そうそう、スナップリング。これでシャフトが抜けずベアリングが保持されているんです。

スナップリングはC型の軸用です。一般的なスナップリングプライヤーの先っぽが入る穴が2つあるスナップリングと形状が異なりますが、径が小さくなるとスナップリング自体も小さくなるため穴を2つ取ることができずにこういう形状になるみたいです。

はい、これが今回の故障の犯人です。ファンが故障した際に発生した異音は、これが脱落して軸受けが機能しなくなって発生した音だったんでしょう。今回ファンを取り外した際に、羽側を持っただけでスポンとファンが分離できてしまいました。

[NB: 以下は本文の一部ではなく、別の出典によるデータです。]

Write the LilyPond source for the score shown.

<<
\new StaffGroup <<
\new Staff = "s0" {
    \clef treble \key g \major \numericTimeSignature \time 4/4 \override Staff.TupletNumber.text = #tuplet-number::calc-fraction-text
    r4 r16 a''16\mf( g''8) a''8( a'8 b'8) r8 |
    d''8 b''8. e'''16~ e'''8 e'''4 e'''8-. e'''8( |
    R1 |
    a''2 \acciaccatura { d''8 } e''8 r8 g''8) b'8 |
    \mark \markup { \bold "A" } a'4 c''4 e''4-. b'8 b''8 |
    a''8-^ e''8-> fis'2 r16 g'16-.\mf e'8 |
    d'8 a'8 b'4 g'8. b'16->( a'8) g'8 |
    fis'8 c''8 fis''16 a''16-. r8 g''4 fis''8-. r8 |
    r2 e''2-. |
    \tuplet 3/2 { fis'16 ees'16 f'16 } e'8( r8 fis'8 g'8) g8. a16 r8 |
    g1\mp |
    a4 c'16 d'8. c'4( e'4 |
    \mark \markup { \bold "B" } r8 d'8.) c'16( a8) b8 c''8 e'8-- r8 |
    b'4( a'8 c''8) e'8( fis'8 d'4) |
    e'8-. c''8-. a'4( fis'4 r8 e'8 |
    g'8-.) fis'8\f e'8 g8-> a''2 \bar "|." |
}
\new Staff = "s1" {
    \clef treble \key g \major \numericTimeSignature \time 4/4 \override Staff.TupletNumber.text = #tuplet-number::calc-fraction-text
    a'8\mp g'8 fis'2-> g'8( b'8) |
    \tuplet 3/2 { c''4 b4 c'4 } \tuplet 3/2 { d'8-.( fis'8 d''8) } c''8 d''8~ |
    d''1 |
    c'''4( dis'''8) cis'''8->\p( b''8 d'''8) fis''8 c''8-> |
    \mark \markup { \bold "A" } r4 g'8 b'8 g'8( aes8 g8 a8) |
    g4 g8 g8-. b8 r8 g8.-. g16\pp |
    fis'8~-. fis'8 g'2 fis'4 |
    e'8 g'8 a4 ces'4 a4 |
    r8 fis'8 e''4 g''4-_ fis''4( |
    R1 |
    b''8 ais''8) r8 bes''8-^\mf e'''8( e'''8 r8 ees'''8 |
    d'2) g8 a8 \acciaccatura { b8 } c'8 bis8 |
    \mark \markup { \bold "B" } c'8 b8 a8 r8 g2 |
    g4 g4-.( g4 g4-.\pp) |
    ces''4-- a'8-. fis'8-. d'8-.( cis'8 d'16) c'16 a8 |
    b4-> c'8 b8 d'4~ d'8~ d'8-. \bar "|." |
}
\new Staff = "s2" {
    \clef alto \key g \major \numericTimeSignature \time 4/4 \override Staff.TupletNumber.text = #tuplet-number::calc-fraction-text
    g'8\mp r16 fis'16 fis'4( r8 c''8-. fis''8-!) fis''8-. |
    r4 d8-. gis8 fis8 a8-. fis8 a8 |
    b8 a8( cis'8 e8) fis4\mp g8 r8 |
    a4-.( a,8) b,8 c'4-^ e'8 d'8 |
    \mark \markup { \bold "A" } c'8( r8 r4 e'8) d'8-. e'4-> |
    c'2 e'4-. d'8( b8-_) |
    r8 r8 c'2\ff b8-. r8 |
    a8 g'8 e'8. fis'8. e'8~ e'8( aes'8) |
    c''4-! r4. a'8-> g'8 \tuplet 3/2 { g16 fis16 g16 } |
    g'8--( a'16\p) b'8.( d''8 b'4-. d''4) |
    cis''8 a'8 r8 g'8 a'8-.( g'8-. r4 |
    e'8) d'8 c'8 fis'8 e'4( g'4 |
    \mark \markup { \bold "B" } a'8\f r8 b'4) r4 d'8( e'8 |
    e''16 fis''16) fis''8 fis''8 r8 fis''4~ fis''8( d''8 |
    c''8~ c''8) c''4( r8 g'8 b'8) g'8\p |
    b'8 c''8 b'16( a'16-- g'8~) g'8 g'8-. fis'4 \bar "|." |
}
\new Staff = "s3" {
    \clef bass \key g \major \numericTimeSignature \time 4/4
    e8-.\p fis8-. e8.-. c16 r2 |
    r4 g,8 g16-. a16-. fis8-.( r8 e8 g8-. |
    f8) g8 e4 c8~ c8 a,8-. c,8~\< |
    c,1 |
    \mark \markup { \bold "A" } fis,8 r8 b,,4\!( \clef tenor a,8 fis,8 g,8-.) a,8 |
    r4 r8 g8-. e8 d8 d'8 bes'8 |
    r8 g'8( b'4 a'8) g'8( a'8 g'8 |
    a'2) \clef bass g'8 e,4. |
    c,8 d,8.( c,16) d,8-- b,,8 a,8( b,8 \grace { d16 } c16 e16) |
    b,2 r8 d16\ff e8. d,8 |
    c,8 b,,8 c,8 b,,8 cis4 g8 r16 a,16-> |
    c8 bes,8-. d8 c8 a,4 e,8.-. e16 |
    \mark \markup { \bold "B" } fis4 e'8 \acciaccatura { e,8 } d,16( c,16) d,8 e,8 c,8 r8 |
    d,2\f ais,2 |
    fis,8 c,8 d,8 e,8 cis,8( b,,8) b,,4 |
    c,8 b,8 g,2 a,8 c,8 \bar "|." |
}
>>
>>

余分なグリスは拭き取って、スナップリングをシャフトに嵌め込みます。

このままではガバガバですぐに抜けてしまうので、ペンチで締めこみました。これでダメなら市販のC型スナップリング(軸径3mm)を買って交換したいと思います。

これで、ファンの羽を持っても台座側と分離することはなくなってしっかり固定されています。シールは接着剤で貼りなおして、マザーボードに取り付けて電源を入れるとあっさり起動。

ファンも問題なく動作しています。

たぶん、滅多にない故障というか初期不良

今回の故障は、明らかな初期不良です。

おそらくメーカーに送ったところで初期不良という扱いにはならず、ファンの故障として普通に有償修理になっていたと思います。だって、メーカー(MSI)的にもファンのスナップリングが脱落するなんて絶対に思わないし、ここまで見ないと思う。ファンの供給元である希铂利亚科技有限公司(XBLY)だって想定していないでしょう。

これだけシンプルな構成で枯れに枯れ切った技術の集大成であるファンのスナップリングが脱落するなんて、品質管理を潜り抜けてきた貴重な一品に違いありません。スナップリングが脱落した原因が、元々取り付けに問題があったのか、スナップリングの精度が悪かったのか、シャフトの傾きや偏摩耗によるものかはわかりません。

スナップリングが緩んで伸びているようなこともないため、スナップリング自体の精度が低く緩かったか、取り付けに問題があり摩耗して緩くなったかのいずれかでしょう。

いずれにせよ、このファンは信頼性が低いため近い将来交換したいと思います。

残念ながらMSI RTX2060 AERO用のリペア用ファンは流通しておらず、純正品であるXBLYも見つかりません。

そこで、ファンとファンシュラウド(なんていうの?)を外して、こちらの汎用のグラフィックカードファンを取り付けてみようと思います。

追記

2連ファンを追加してみました。